(NEW YORK) — If you logged onto Facebook at any point Wednesday, you may very well have found friends and others sharing “Kony 2012,” a 30-minute YouTube film on the Ugandan warlord Joseph Kony.
The nonprofit charity Invisible Children Inc. uploaded the video Monday to bring attention to Kony and the rebel group Lord’s Resistance Army, which has terrorized central Africa for several years. The YouTube video currently has more than 7 million views.
The hashtag #stopkony has been trending worldwide on Twitter.
On its Facebook page, Invisible Children says it “uses film, creativity and social action to end the use of child soldiers in Joseph Kony’s rebel war and restore LRA-affected communities in Central Africa to peace and prosperity.”
The charity came about after three Southern California filmmakers returned from Africa and released a documentary on the children forced to fight under Kony’s leadership.

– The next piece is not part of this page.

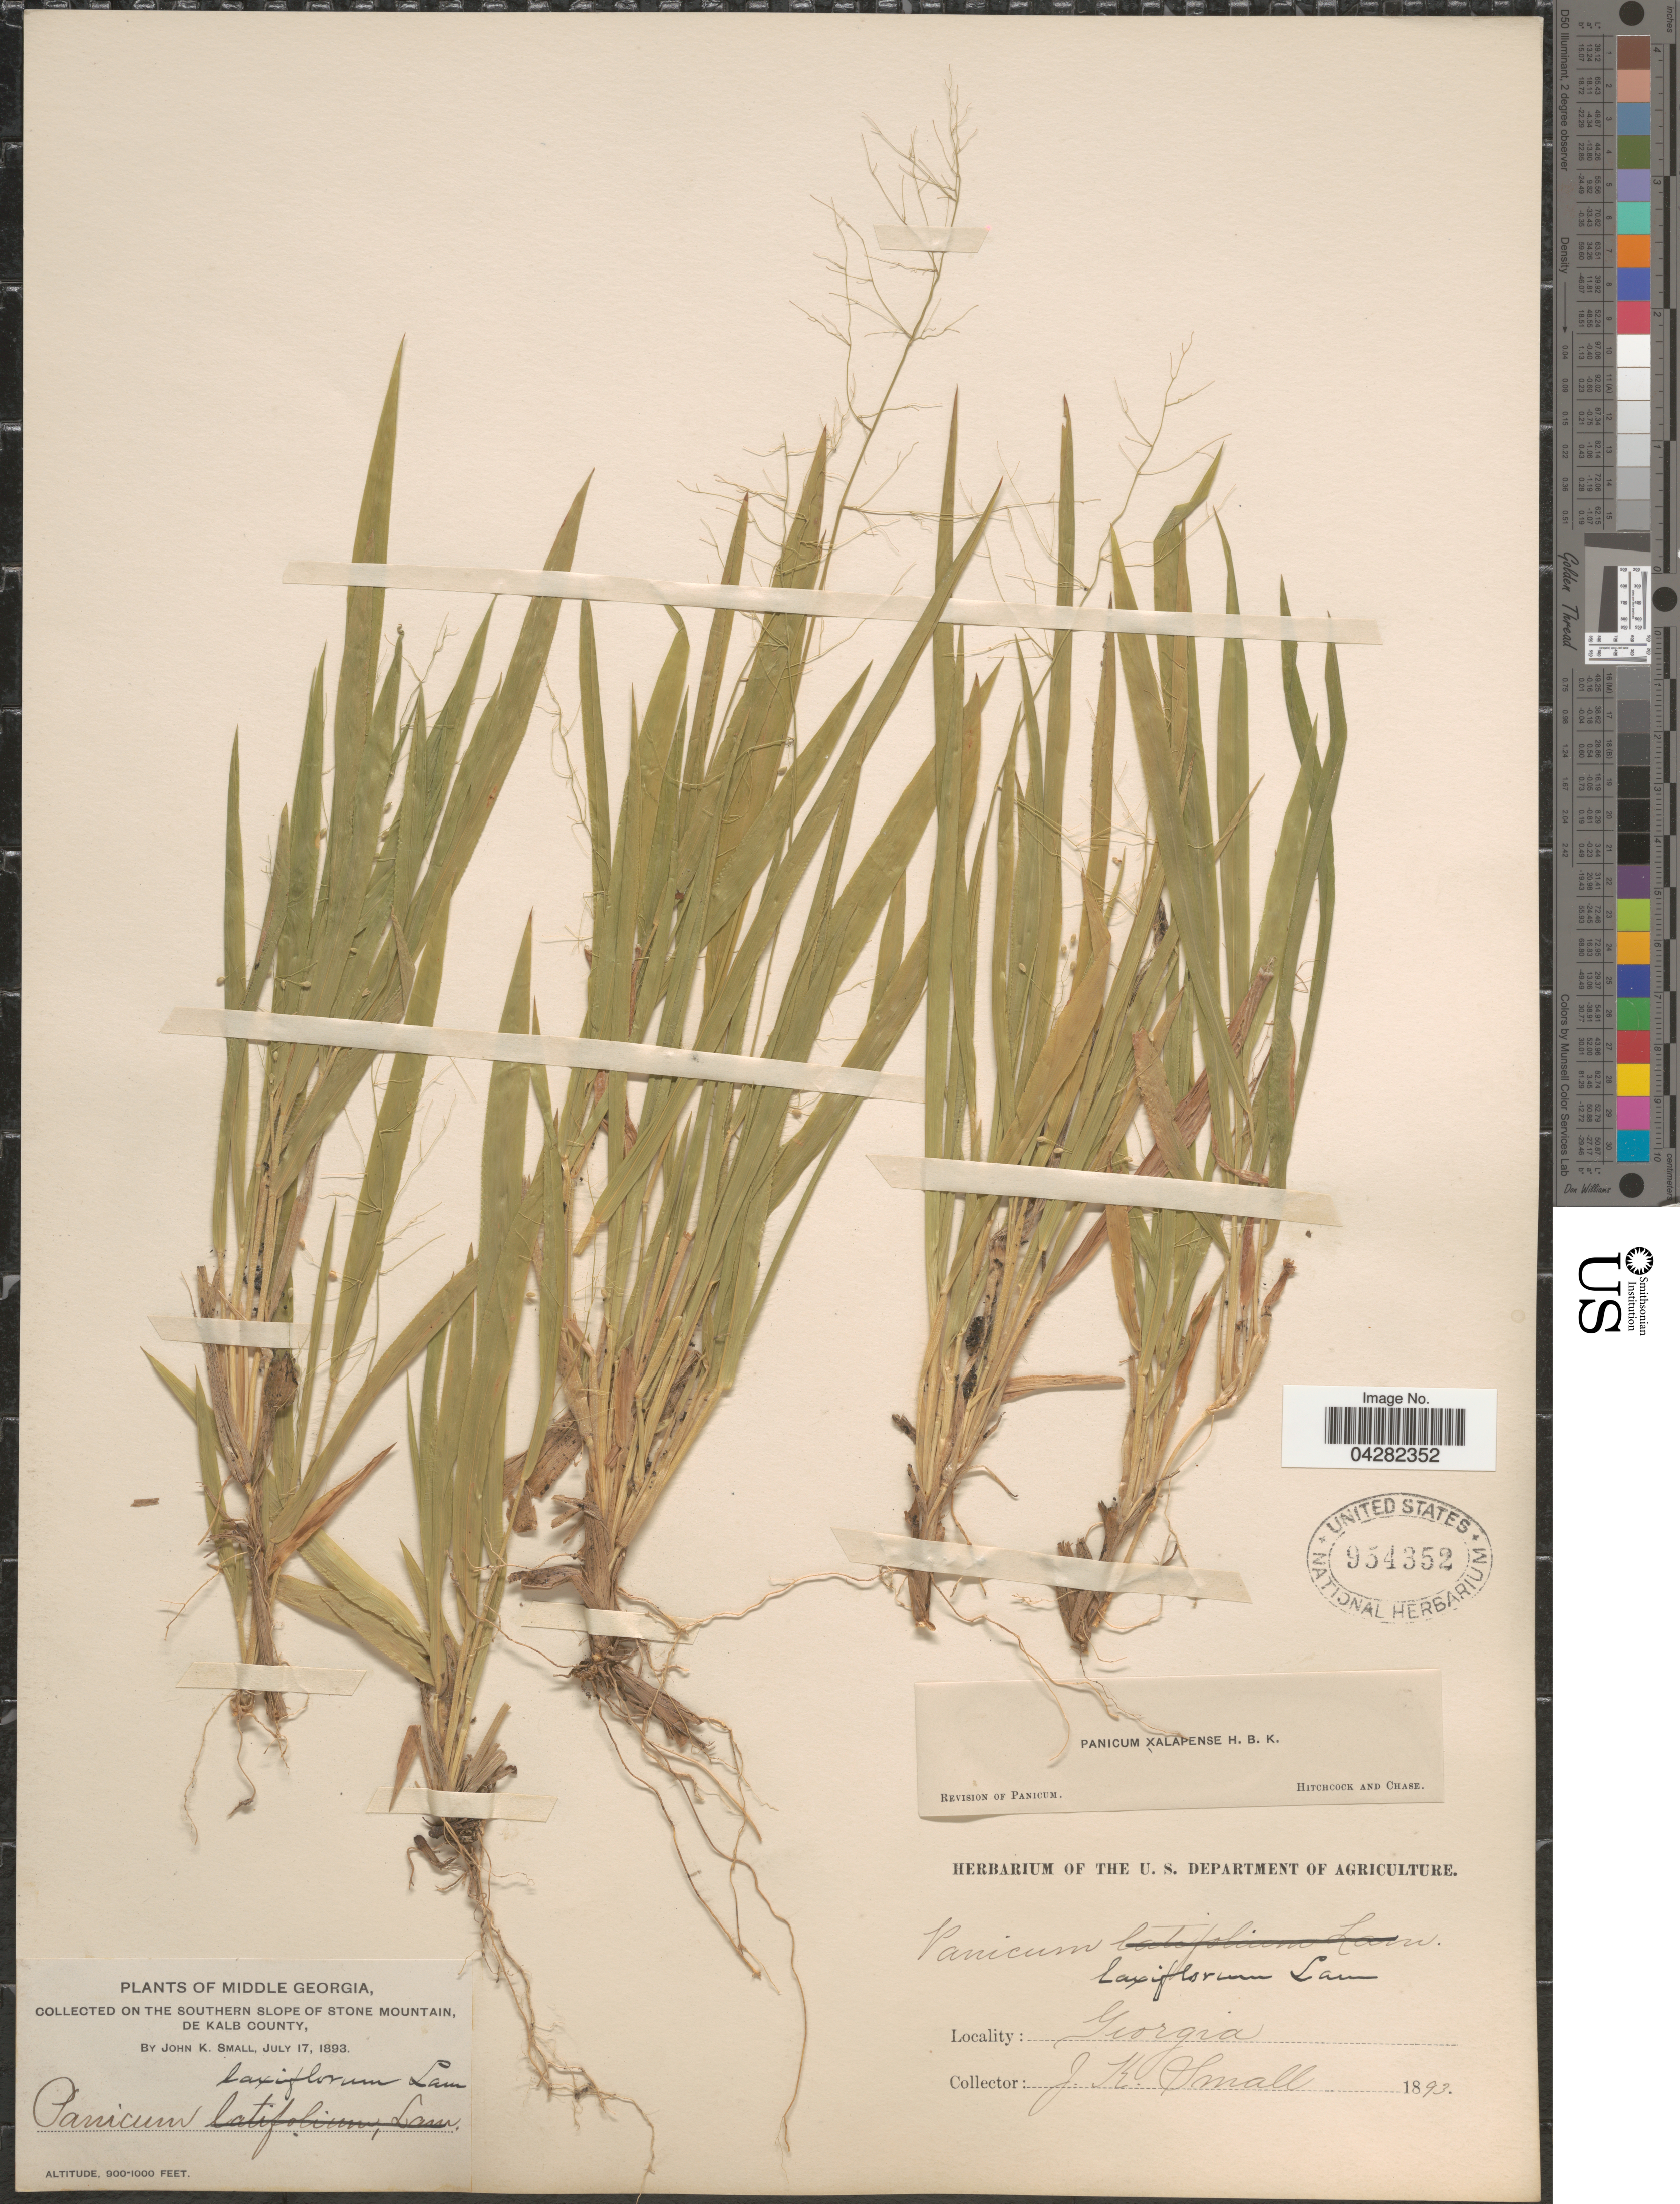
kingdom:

In October, President Obama sent 100 troops to Uganda to help regional forces battle the LRA and capture or kill Kony.
During that announcement, he said that for more than two decades the LRA had been responsible for having “murdered, raped and kidnapped tens of thousands of men, women, and children in central Africa” and continues to “commit atrocities across the Central African Republic, the Democratic Republic of the Congo and South Sudan that have a disproportionate impact on regional security.”
On April 20, the group is asking supporters to cover their hometowns with posters calling for Kony to be brought to justice. On its website, supporters can sign a petition and contribute to the cause by buying T-shirts, posters and bracelets.